Leaving aside the issue of the classification of AOD9604 within the prohibited list, let us consider next if the substance is able to fulfil the criterion of potential adverse health effects as described in the WADA Code.

According to a scientific paper published in April 2013, the authors stated that AOD9604 displayed a very good safety and tolerability profile indistinguishable from placebo and that AOD9604 did not result in any of the adverse effects associated with HGH treatment. The paper listed six human trials that were conducted where AOD9604 was either administered intravenously or as a capsule/tablet. It should be noted that the authors of the paper included the CEO of Metabolic and two other co-authors who had direct and indirect financial interests related to Metabolic. All six human trials were also sponsored by Metabolic.

In reviewing the details of the published paper, it was noted that a total of 893 participants were involved in the six human trials between 2001-2006. While many adverse effects were reported, the authors have classified most as mild or moderate. In one adverse event of a participant complaining of a feeling of chest tightness in one of the Phase IIa trial, it was determined by the authors that the adverse effect was potentially related to AOD9604. While this event was determined as of severe in intensity it was not classified as a “serious adverse event” under the research protocol.

There were several participants in the trials that reported “serious adverse events” according to the research protocol: In another Phase IIa trial, one participant had diarrhoea and this was deemed “possibly related” to AOD9604; another participant had pneumonia and this was deemed to be “unrelated” to AOD9604. Five participants who separately reported to have developed basal cell carcinoma, moderate lipoma, squamous cell carcinoma, malignant melanoma and breast cancer were all not considered by the authors to be “possibly, probably or definitely” related to AOD9604. The rationale given for this judgment was that none of the cancer forms occurred in the highest dosage group and therefore a dose effect can be excluded. The authors also further stated that the participants that had cancers had neglected their personal medical care for a long period of time, and the authors assert that the higher incidence of cancer may well have occurred due to the natural incidence rate of cancer events in the population and not due to AOD9604.
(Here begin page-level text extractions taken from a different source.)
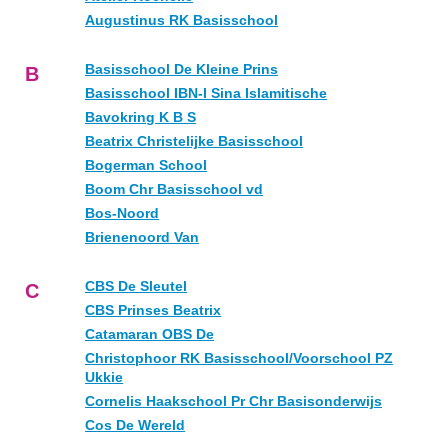
Augustinus RK Basisschool
Basisschool De Kleine Prins
B
Basisschool IBN-I Sina Islamitische
Bavokring K B S
Beatrix Christelijke Basisschool
Bogerman School
Boom Chr Basisschool vd
Bos-Noord
Brienenoord Van
CBS De Sleutel
C
CBS Prinses Beatrix
Catamaran OBS De
Christophoor RK Basisschool/Voorschool PZ
Ukkie
Cornelis Haakschool Pr Chr Basisonderwijs
Cos De Wereld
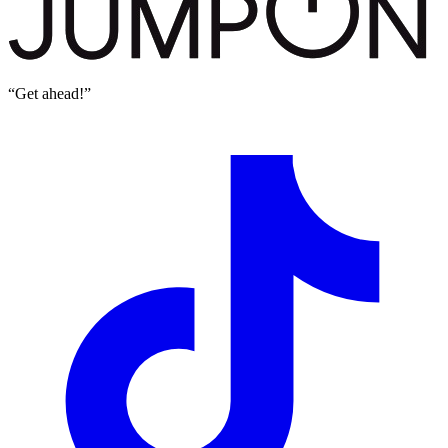
“Get ahead!”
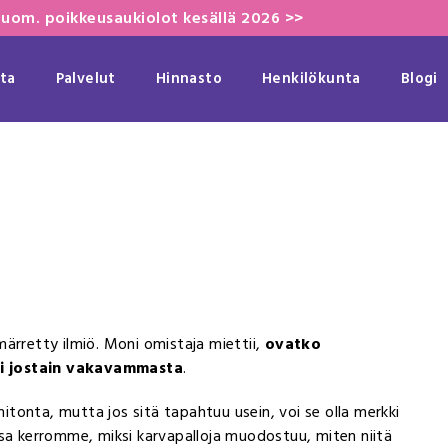
uom. poikkeusaukiolot kesällä 2026 >>
ta
Palvelut
Hinnasto
Henkilökunta
Blogi
ärretty ilmiö. Moni omistaja miettii,
ovatko
ki jostain vakavammasta
.
tonta, mutta jos sitä tapahtuu usein, voi se olla merkki
ssa kerromme, miksi karvapalloja muodostuu, miten niitä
Based on the presented material, it is not possible to judge (to have proof) or to conclude from an evidence-based statistical perspective if AOD9604 has any significant adverse health effects. Certainly, from a statistical perspective, the authors’ dismissal of serious adverse events as unrelated to AOD9604 seems problematic on prima facie without further statistical and clinical information. However, if one goes by the lower WADA-evidentiary threshold of potential and relying only on the human trial reports, then there are at least some adverse health effects and AOD9604 would thus appear to qualify under the health criterion.

Abusus Non Tollit Usum

We should note that just because something is misused does not mean it cannot be used correctly. No medication that is approved by any governmental regulatory health authority is without some adverse effects. Similarly, as stated by Paracelsus;

All things are poison, and nothing is without poison; only the dose permits something not to be poisonous.
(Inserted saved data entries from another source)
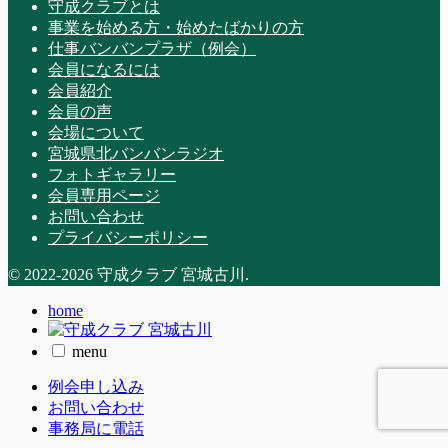
守成クラブとは
事業を始める方・始めたばかりの方
仕事バンバンプラザ（例会）
会員になるには
会員紹介
会員の声
会場について
宮城県北バンバンラジオ
フォトギャラリー
会員専用ページ
お問い合わせ
プライバシーポリシー
© 2022-2026 守成クラブ 宮城古川.
home
menu
例会申し込み
お問い合わせ
事務局に電話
If Watson’s admission is true and that AOD9604 has indeed been administered to athletes, it is not revealed at this time how the substance was administered, and how much of it was dispensed.
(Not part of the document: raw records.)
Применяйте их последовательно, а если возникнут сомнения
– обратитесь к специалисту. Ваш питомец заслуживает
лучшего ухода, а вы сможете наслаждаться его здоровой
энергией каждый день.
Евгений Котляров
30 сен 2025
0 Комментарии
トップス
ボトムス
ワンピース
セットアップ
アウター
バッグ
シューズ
If the dose of AOD9604 that were allegedly given were in quantities (either orally or intravenously) that far exceeds that assessed in the reported human trials, then any human safety profile as positioned by Metabolic in those trials cannot be relied upon. In addition, beyond the issues of ADRV, as employees of the clubs, athletes should in my opinion at least be owed a duty of care from an occupational, health and safety perspective. Besides, one wonders if it can be construed as an informed consent when all the relevant facts were not provided to athletes.